Each student was equipped with hand radios, clippers, and shovels. They spread out in pairs along the swamp’s edge, entering from different angles like a big pack of wolves hunting down prey. I sent two of them off opposite our group toward the creek to wade through the shrubbery and tall grasses in search of the elusive blackberry bush, while the rest of us entered the swamp head-on.

Kim, an energetic young woman who’d been with the lab for a year now, was the first student to call me over. I used my hiking stick to help me slog through the rough terrain, my boots slurping and squelching in the muck. She pointed to a small herb, about a foot tall, with clusters of dainty white flowers along its distal stalk. “Hello, gorgeous,” I said, touching it with my fingertips.

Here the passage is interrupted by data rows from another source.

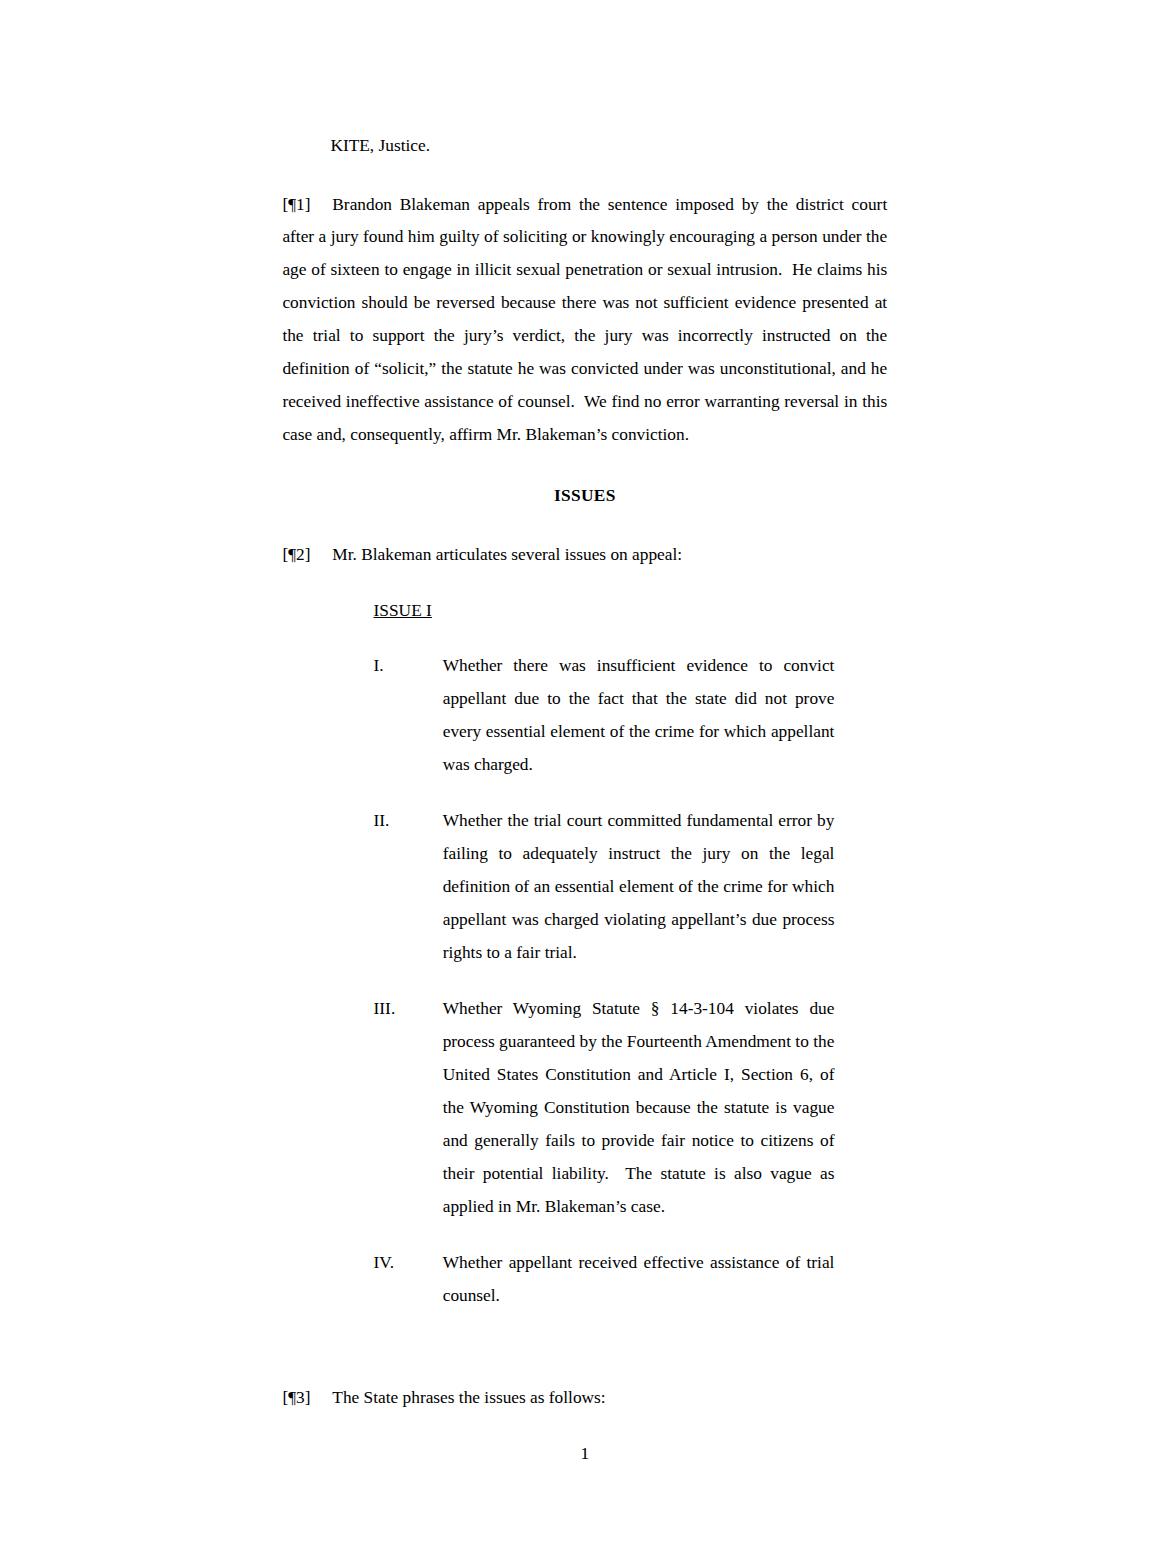KITE, Justice.
[¶1] Brandon Blakeman appeals from the sentence imposed by the district court after a jury found him guilty of soliciting or knowingly encouraging a person under the age of sixteen to engage in illicit sexual penetration or sexual intrusion. He claims his conviction should be reversed because there was not sufficient evidence presented at the trial to support the jury’s verdict, the jury was incorrectly instructed on the definition of “solicit,” the statute he was convicted under was unconstitutional, and he received ineffective assistance of counsel. We find no error warranting reversal in this case and, consequently, affirm Mr. Blakeman’s conviction.
ISSUES
[¶2] Mr. Blakeman articulates several issues on appeal:
ISSUE I
I. Whether there was insufficient evidence to convict appellant due to the fact that the state did not prove every essential element of the crime for which appellant was charged.
II. Whether the trial court committed fundamental error by failing to adequately instruct the jury on the legal definition of an essential element of the crime for which appellant was charged violating appellant’s due process rights to a fair trial.
III. Whether Wyoming Statute § 14-3-104 violates due process guaranteed by the Fourteenth Amendment to the United States Constitution and Article I, Section 6, of the Wyoming Constitution because the statute is vague and generally fails to provide fair notice to citizens of their potential liability. The statute is also vague as applied in Mr. Blakeman’s case.
IV. Whether appellant received effective assistance of trial counsel.
[¶3] The State phrases the issues as follows:
1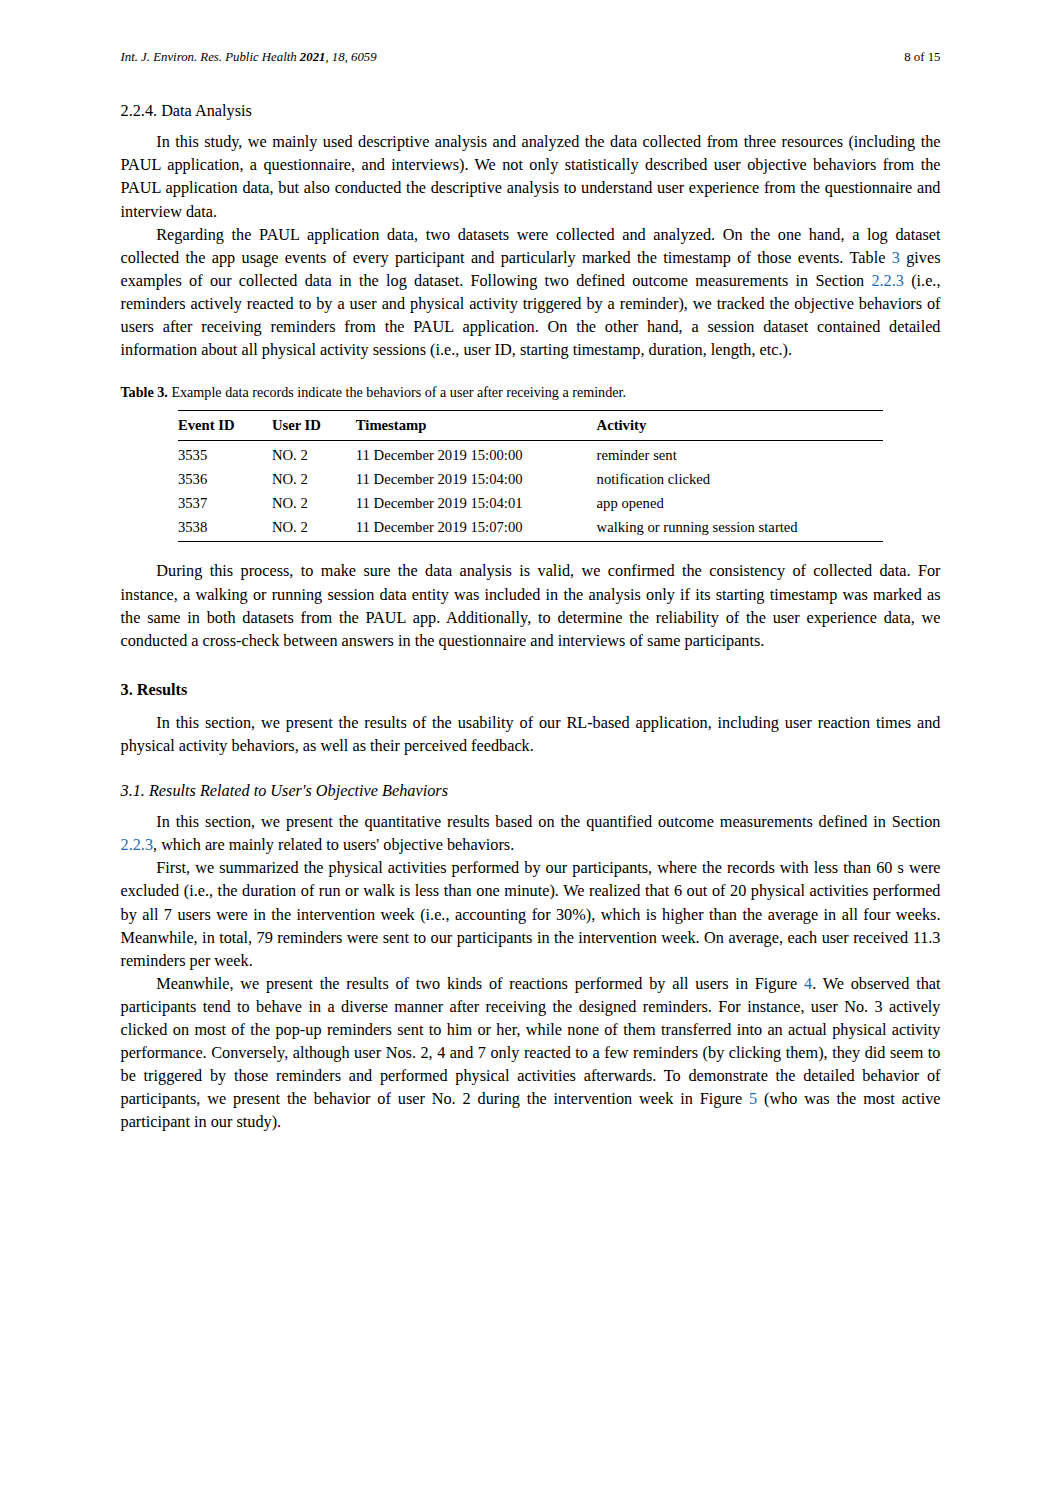Int. J. Environ. Res. Public Health 2021, 18, 6059 8 of 15
2.2.4. Data Analysis
In this study, we mainly used descriptive analysis and analyzed the data collected from three resources (including the PAUL application, a questionnaire, and interviews). We not only statistically described user objective behaviors from the PAUL application data, but also conducted the descriptive analysis to understand user experience from the questionnaire and interview data.
Regarding the PAUL application data, two datasets were collected and analyzed. On the one hand, a log dataset collected the app usage events of every participant and particularly marked the timestamp of those events. Table 3 gives examples of our collected data in the log dataset. Following two defined outcome measurements in Section 2.2.3 (i.e., reminders actively reacted to by a user and physical activity triggered by a reminder), we tracked the objective behaviors of users after receiving reminders from the PAUL application. On the other hand, a session dataset contained detailed information about all physical activity sessions (i.e., user ID, starting timestamp, duration, length, etc.).
Table 3. Example data records indicate the behaviors of a user after receiving a reminder.
| Event ID | User ID | Timestamp | Activity |
| --- | --- | --- | --- |
| 3535 | NO. 2 | 11 December 2019 15:00:00 | reminder sent |
| 3536 | NO. 2 | 11 December 2019 15:04:00 | notification clicked |
| 3537 | NO. 2 | 11 December 2019 15:04:01 | app opened |
| 3538 | NO. 2 | 11 December 2019 15:07:00 | walking or running session started |
During this process, to make sure the data analysis is valid, we confirmed the consistency of collected data. For instance, a walking or running session data entity was included in the analysis only if its starting timestamp was marked as the same in both datasets from the PAUL app. Additionally, to determine the reliability of the user experience data, we conducted a cross-check between answers in the questionnaire and interviews of same participants.
3. Results
In this section, we present the results of the usability of our RL-based application, including user reaction times and physical activity behaviors, as well as their perceived feedback.
3.1. Results Related to User's Objective Behaviors
In this section, we present the quantitative results based on the quantified outcome measurements defined in Section 2.2.3, which are mainly related to users' objective behaviors.
First, we summarized the physical activities performed by our participants, where the records with less than 60 s were excluded (i.e., the duration of run or walk is less than one minute). We realized that 6 out of 20 physical activities performed by all 7 users were in the intervention week (i.e., accounting for 30%), which is higher than the average in all four weeks. Meanwhile, in total, 79 reminders were sent to our participants in the intervention week. On average, each user received 11.3 reminders per week.
Meanwhile, we present the results of two kinds of reactions performed by all users in Figure 4. We observed that participants tend to behave in a diverse manner after receiving the designed reminders. For instance, user No. 3 actively clicked on most of the pop-up reminders sent to him or her, while none of them transferred into an actual physical activity performance. Conversely, although user Nos. 2, 4 and 7 only reacted to a few reminders (by clicking them), they did seem to be triggered by those reminders and performed physical activities afterwards. To demonstrate the detailed behavior of participants, we present the behavior of user No. 2 during the intervention week in Figure 5 (who was the most active participant in our study).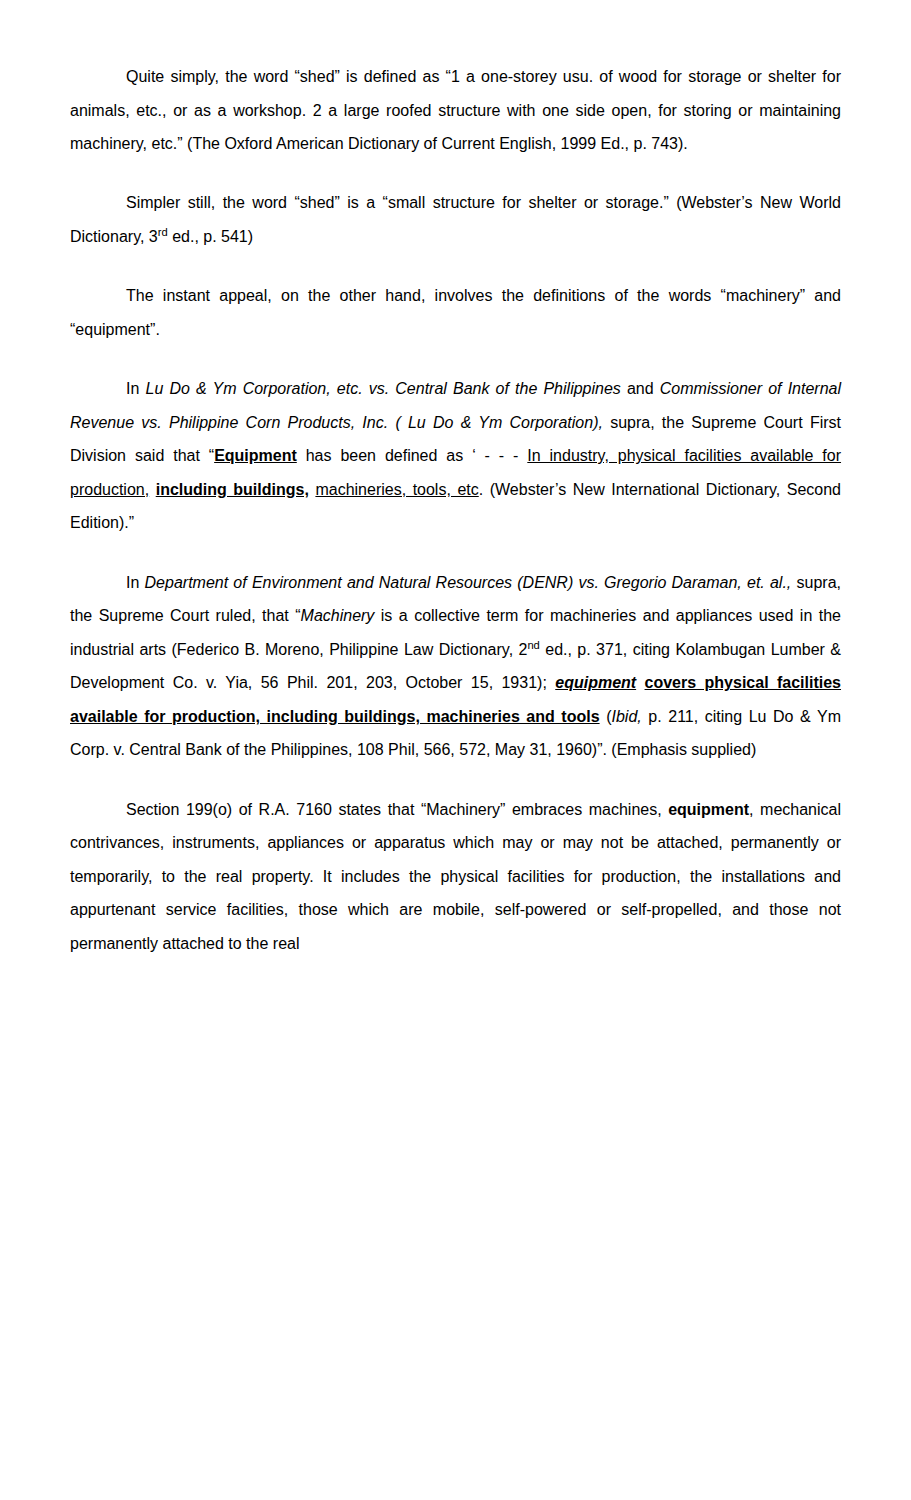Quite simply, the word “shed” is defined as “1 a one-storey usu. of wood for storage or shelter for animals, etc., or as a workshop. 2 a large roofed structure with one side open, for storing or maintaining machinery, etc.” (The Oxford American Dictionary of Current English, 1999 Ed., p. 743).
Simpler still, the word “shed” is a “small structure for shelter or storage.” (Webster’s New World Dictionary, 3rd ed., p. 541)
The instant appeal, on the other hand, involves the definitions of the words “machinery” and “equipment”.
In Lu Do & Ym Corporation, etc. vs. Central Bank of the Philippines and Commissioner of Internal Revenue vs. Philippine Corn Products, Inc. ( Lu Do & Ym Corporation), supra, the Supreme Court First Division said that “Equipment has been defined as ‘ - - - In industry, physical facilities available for production, including buildings, machineries, tools, etc. (Webster’s New International Dictionary, Second Edition).”
In Department of Environment and Natural Resources (DENR) vs. Gregorio Daraman, et. al., supra, the Supreme Court ruled, that “Machinery is a collective term for machineries and appliances used in the industrial arts (Federico B. Moreno, Philippine Law Dictionary, 2nd ed., p. 371, citing Kolambugan Lumber & Development Co. v. Yia, 56 Phil. 201, 203, October 15, 1931); equipment covers physical facilities available for production, including buildings, machineries and tools (Ibid, p. 211, citing Lu Do & Ym Corp. v. Central Bank of the Philippines, 108 Phil, 566, 572, May 31, 1960)”. (Emphasis supplied)
Section 199(o) of R.A. 7160 states that “Machinery” embraces machines, equipment, mechanical contrivances, instruments, appliances or apparatus which may or may not be attached, permanently or temporarily, to the real property. It includes the physical facilities for production, the installations and appurtenant service facilities, those which are mobile, self-powered or self-propelled, and those not permanently attached to the real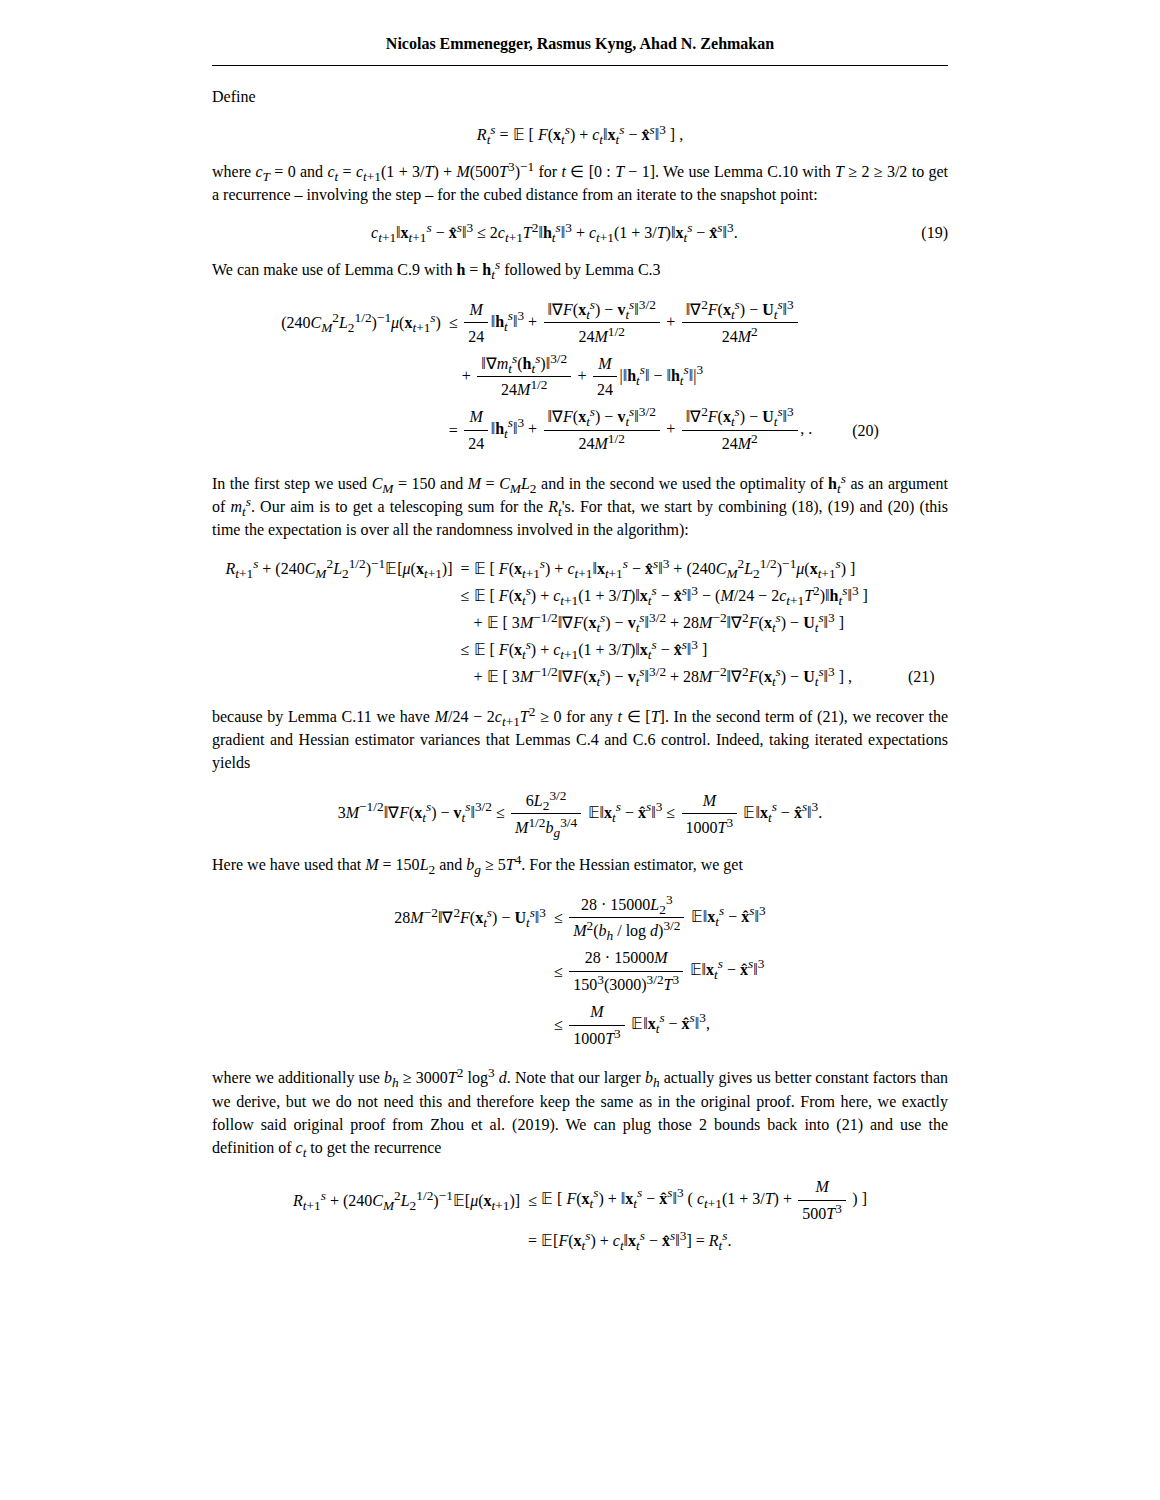Nicolas Emmenegger, Rasmus Kyng, Ahad N. Zehmakan
Define
Rts = 𝔼 [ F(xts) + ct‖xts − x̂s‖3 ] ,
where cT = 0 and ct = ct+1(1 + 3/T) + M(500T3)−1 for t ∈ [0 : T − 1]. We use Lemma C.10 with T ≥ 2 ≥ 3/2 to get a recurrence – involving the step – for the cubed distance from an iterate to the snapshot point:
ct+1‖xt+1s − x̂s‖3 ≤ 2ct+1T2‖hts‖3 + ct+1(1 + 3/T)‖xts − x̂s‖3.
(19)
We can make use of Lemma C.9 with h = hts followed by Lemma C.3
(240CM2L21/2)−1μ(xt+1s)
≤
M 24‖hts‖3 + ‖∇F(xts) − vts‖3/224M1/2 + ‖∇2F(xts) − Uts‖324M2
+ ‖∇mts(hts)‖3/224M1/2 + M 24|‖hts‖ − ‖hts‖|3
=
M 24‖hts‖3 + ‖∇F(xts) − vts‖3/224M1/2 + ‖∇2F(xts) − Uts‖324M2, .
(20)
In the first step we used CM = 150 and M = CML2 and in the second we used the optimality of hts as an argument of mts. Our aim is to get a telescoping sum for the Rt's. For that, we start by combining (18), (19) and (20) (this time the expectation is over all the randomness involved in the algorithm):
Rt+1s + (240CM2L21/2)−1𝔼[μ(xt+1)]
=
𝔼 [ F(xt+1s) + ct+1‖xt+1s − x̂s‖3 + (240CM2L21/2)−1μ(xt+1s) ]
≤
𝔼 [ F(xts) + ct+1(1 + 3/T)‖xts − x̂s‖3 − (M/24 − 2ct+1T2)‖hts‖3 ]
+ 𝔼 [ 3M−1/2‖∇F(xts) − vts‖3/2 + 28M−2‖∇2F(xts) − Uts‖3 ]
≤
𝔼 [ F(xts) + ct+1(1 + 3/T)‖xts − x̂s‖3 ]
+ 𝔼 [ 3M−1/2‖∇F(xts) − vts‖3/2 + 28M−2‖∇2F(xts) − Uts‖3 ] ,
(21)
because by Lemma C.11 we have M/24 − 2ct+1T2 ≥ 0 for any t ∈ [T]. In the second term of (21), we recover the gradient and Hessian estimator variances that Lemmas C.4 and C.6 control. Indeed, taking iterated expectations yields
3M−1/2‖∇F(xts) − vts‖3/2 ≤ 6L23/2 M1/2bg3/4 𝔼‖xts − x̂s‖3 ≤ M 1000T3 𝔼‖xts − x̂s‖3.
Here we have used that M = 150L2 and bg ≥ 5T4. For the Hessian estimator, we get
28M−2‖∇2F(xts) − Uts‖3
≤
28 · 15000L23 M2(bh / log d)3/2 𝔼‖xts − x̂s‖3
≤
28 · 15000M 1503(3000)3/2T3 𝔼‖xts − x̂s‖3
≤
M 1000T3 𝔼‖xts − x̂s‖3,
where we additionally use bh ≥ 3000T2 log3 d. Note that our larger bh actually gives us better constant factors than we derive, but we do not need this and therefore keep the same as in the original proof. From here, we exactly follow said original proof from Zhou et al. (2019). We can plug those 2 bounds back into (21) and use the definition of ct to get the recurrence
Rt+1s + (240CM2L21/2)−1𝔼[μ(xt+1)]
≤
𝔼 [ F(xts) + ‖xts − x̂s‖3 ( ct+1(1 + 3/T) + M 500T3 ) ]
=
𝔼[F(xts) + ct‖xts − x̂s‖3] = Rts.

I flipped through the pages of our field guide to confirm my hunch.

“Great find!” I said with reverence. “It’s from the Saururaceae family — it only grows in this kind of swampy habitat.” Its name is lizard’s tail (Saururus cernuus) and its roots had been used by the Cherokee and Choctaw people to make a poultice to apply to wounds; the Seminole used the whole plant to treat spider bites.

With our day’s first find confirmed, the students around me knew the drill. I clipped a specimen to be included in our expanding herbarium collection, while Kim and the others began carefully collecting a bucketload of the plant so we would have enough for extraction back in the lab. We pressed the individual clippings into sheets of newspaper labeled with their name, collection number, date, and location. Layers of cardboard and blotter paper were then added and stacked inside of a wooden-slatted plant press, which could be squeezed tightly together for the drying process to yield flat samples for long-term storage in the Emory Herbarium.

We continued this way — search, identify, collect — like some crazy cross between a platoon on a reconnaissance mission, off-the-grid campers collecting foodstuffs, and shoppers wandering the aisles of the world’s biggest and wildest Walmart. After an hour or so of strenuous work and more than a few sought-after plants located, I heard Josh on the radio triumphantly announce those two precious words I had been longing for: “Found it.” A jolt of joy shot through me. They had found the blackberry bush.

At the heart of science is the unalloyed joy of discovery. Every plant I seek out during fieldwork is like buried or long-lost treasure I’m on the hunt for, but this type of blackberry bush, known as a Rubus species, was the mother lode for this journey. I was so eager to see it, I nearly slipped in the muck — clomping and stomping — as I made my way to Josh. With well over three hundred different species scattered across the earth, Rubus has been used for centuries by Native peoples to treat diarrhea, sexually transmitted diseases, and skin infections. I was hoping to add some North American species to my roster of studied plants, because I’d already examined one species native to Italy that demonstrated extremely promising antibacterial properties.[i] It was a biofilm inhibitor, which means it blocks bacteria’s ability to stick to surfaces, making the bacteria more vulnerable to attack from antibiotics or the immune system. If we collected even more Rubus species, we could learn more about their potential utility against one of the most troubling developments since the discovery of antibiotics: antibiotic-resistant bacteria. This is my enemy, my archnemesis, and what I do is develop weapons to fight what may become the next major war in humanity’s struggle to survive.